━━━ Material to process
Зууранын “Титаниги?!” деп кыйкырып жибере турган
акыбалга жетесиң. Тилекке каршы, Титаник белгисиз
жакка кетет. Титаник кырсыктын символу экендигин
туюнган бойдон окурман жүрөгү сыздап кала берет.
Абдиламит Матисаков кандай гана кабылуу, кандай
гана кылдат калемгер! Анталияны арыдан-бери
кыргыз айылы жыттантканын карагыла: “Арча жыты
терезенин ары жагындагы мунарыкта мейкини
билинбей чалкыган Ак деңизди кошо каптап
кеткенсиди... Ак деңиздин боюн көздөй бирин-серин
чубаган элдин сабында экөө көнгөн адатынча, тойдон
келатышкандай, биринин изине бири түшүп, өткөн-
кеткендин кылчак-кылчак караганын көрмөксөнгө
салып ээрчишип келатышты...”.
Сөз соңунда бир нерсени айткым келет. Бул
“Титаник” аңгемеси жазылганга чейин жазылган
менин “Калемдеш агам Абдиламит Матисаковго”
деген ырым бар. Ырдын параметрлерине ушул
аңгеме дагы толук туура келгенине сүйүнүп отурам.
━━━━━━
What the exercise asks:
Which lines above contain the word "Титаник"? Copy each of them.

Response below:
акыбалга жетесиң. Тилекке каршы, Титаник белгисиз
жакка кетет. Титаник кырсыктын символу экендигин
“Титаник” аңгемеси жазылганга чейин жазылган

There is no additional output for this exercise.